The ACE2-dependent entry of SARS-CoV-2 pseudovirus into cultured PHT cells. (A) PHT (five donors) and 293T-ACE2 cells inoculated with SARS-CoV-2 protein pseudotyped lentiviruses containing SMNE proteins (spike, membrane, nucleocapsid, and envelope) or MNE proteins, as detailed in Materials and Methods.

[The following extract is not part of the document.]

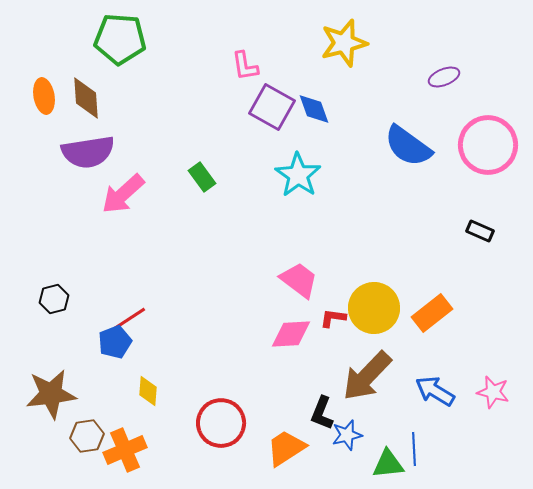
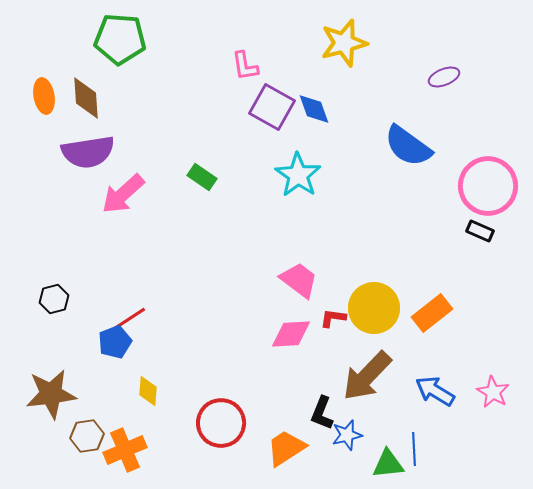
pink circle: moved 41 px down
green rectangle: rotated 20 degrees counterclockwise
pink star: rotated 16 degrees clockwise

Cells, harvested on day 2 postinoculation with the virus, were washed three times with PBS and trypsinized to remove adherent virus, and the cell pellet was lysed to release intracellular p24. Shown is p24 content (in picograms per milliliter) in cell lysates. *, P < 0.01 (paired t test). (Inset) 293T cells expressing ACE2, assessed at 2 days or 5 days (n = 2 for each) and serving as a positive control. (B) PHT were preincubated or not with 20 μg/ml of anti-ACE-2 or anti-DC-SIGN antibody (Ab) and then inoculated with pvSARS-CoV-2 S+. The PHT cells were also inoculated with pseudovirus lacking S protein (pvS-) or with inactivated HIV-1 as negative controls. Cells were harvested on day 2 postinoculation, and p24 content (in picograms per milliliter) was measured in cell lysates, as detailed in Materials and Methods. *, P < 0.05 (ANOVA and Tukey test, n = 5).